## REQUEST
Take the data below and extract the lines from the one with "Selecione seu país e idioma abaixo" to the one with "Diversos Modelos e", inclusive, exactly as written.

## EXERCISE MATERIALS

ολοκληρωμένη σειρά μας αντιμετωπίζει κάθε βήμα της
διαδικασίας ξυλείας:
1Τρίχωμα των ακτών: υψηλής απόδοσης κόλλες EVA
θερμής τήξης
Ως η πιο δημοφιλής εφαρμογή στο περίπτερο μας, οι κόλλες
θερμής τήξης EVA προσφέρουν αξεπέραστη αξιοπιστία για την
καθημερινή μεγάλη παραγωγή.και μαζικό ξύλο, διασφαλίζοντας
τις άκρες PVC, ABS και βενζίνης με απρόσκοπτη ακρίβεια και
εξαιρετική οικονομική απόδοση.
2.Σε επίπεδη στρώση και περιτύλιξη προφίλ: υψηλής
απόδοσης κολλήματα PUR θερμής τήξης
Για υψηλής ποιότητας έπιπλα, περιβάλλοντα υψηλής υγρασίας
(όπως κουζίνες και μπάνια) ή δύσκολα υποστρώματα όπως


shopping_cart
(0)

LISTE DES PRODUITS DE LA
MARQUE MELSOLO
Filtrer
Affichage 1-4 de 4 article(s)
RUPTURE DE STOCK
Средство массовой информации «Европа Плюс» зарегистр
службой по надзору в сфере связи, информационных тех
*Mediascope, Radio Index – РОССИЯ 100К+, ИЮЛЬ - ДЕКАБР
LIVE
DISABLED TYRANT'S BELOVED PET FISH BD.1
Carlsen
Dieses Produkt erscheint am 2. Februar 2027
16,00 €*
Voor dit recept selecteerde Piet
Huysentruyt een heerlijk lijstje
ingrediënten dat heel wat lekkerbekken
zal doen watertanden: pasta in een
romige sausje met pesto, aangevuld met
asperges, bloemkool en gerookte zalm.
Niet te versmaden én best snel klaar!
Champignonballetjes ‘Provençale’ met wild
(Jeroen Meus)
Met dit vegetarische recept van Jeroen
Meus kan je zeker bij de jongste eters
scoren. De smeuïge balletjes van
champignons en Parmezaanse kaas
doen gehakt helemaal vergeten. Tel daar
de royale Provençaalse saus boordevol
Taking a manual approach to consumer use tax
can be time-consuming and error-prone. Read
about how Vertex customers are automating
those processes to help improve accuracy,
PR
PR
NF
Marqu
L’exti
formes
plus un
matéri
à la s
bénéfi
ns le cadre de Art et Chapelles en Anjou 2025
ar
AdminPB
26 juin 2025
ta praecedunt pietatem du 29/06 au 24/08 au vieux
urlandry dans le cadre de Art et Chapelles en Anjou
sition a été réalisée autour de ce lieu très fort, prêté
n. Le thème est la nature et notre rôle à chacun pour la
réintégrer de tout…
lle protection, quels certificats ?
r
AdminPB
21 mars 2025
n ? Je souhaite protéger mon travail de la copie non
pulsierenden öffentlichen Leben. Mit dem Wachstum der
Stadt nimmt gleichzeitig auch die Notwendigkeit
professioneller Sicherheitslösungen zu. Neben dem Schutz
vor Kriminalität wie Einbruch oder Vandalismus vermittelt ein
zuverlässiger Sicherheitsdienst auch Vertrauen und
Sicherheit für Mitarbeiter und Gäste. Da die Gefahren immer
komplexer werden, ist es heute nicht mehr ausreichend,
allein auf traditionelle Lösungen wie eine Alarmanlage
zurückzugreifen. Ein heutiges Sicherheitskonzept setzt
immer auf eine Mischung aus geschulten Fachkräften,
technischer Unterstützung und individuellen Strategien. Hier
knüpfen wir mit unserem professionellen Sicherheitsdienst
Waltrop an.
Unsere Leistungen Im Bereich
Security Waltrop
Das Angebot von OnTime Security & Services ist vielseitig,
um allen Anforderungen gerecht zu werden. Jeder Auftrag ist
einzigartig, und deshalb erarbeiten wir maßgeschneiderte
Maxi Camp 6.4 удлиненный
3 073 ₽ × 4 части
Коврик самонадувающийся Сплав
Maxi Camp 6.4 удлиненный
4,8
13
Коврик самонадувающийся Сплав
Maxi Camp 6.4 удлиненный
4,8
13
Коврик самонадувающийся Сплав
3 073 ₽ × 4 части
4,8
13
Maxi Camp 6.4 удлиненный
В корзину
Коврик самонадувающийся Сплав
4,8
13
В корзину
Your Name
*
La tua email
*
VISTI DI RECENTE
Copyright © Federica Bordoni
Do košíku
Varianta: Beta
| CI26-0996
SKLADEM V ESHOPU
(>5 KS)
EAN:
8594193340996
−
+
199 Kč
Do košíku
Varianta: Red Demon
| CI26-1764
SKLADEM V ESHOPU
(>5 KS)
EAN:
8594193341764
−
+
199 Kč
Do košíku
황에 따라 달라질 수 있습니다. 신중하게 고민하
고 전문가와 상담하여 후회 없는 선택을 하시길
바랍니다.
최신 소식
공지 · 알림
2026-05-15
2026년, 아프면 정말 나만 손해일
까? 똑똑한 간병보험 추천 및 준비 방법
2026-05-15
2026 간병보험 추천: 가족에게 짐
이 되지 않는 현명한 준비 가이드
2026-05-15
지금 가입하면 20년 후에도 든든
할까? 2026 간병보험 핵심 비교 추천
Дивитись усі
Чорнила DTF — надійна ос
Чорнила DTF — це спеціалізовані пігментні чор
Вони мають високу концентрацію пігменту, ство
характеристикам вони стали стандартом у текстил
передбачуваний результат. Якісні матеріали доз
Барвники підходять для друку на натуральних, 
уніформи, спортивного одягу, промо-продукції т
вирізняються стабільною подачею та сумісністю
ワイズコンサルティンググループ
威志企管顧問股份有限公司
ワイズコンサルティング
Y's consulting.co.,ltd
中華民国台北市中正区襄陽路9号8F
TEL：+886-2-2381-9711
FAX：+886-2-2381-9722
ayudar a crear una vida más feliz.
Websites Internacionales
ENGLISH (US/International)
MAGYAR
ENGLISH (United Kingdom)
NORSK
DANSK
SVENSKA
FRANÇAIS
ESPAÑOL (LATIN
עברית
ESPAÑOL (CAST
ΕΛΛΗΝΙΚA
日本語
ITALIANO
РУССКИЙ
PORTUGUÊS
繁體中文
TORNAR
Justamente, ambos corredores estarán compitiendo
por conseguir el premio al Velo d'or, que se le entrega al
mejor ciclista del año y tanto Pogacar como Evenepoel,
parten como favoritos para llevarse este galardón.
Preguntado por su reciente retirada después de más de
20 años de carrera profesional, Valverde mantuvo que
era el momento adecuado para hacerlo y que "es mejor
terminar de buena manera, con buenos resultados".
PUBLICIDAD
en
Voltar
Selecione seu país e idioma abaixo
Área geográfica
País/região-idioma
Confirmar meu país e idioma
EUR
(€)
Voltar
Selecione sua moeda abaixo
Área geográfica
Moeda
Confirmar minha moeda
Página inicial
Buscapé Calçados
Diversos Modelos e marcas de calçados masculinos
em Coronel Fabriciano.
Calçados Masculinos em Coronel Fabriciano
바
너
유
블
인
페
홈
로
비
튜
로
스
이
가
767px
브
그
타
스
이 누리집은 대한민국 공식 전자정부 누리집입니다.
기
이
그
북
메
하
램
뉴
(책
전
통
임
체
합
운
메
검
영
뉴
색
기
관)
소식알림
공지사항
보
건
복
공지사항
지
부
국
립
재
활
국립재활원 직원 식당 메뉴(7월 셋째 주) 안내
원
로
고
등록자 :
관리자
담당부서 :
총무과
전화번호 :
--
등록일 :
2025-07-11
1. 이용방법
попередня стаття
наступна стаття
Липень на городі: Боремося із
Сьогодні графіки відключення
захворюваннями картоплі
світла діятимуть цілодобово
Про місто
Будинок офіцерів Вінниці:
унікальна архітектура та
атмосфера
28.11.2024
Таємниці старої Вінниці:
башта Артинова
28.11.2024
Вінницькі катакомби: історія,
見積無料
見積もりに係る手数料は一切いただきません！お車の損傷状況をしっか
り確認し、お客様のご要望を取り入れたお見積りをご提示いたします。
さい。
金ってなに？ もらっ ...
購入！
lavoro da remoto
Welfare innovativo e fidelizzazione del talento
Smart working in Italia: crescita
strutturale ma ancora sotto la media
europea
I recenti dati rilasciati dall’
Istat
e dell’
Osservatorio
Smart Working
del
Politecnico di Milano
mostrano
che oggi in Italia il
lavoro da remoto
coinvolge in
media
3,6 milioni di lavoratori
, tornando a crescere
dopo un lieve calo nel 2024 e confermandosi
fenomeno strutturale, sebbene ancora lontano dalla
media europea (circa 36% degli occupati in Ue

## RESULT
Selecione seu país e idioma abaixo
Área geográfica
País/região-idioma
Confirmar meu país e idioma
EUR
(€)
Voltar
Selecione sua moeda abaixo
Área geográfica
Moeda
Confirmar minha moeda
Página inicial
Buscapé Calçados
Diversos Modelos e marcas de calçados masculinos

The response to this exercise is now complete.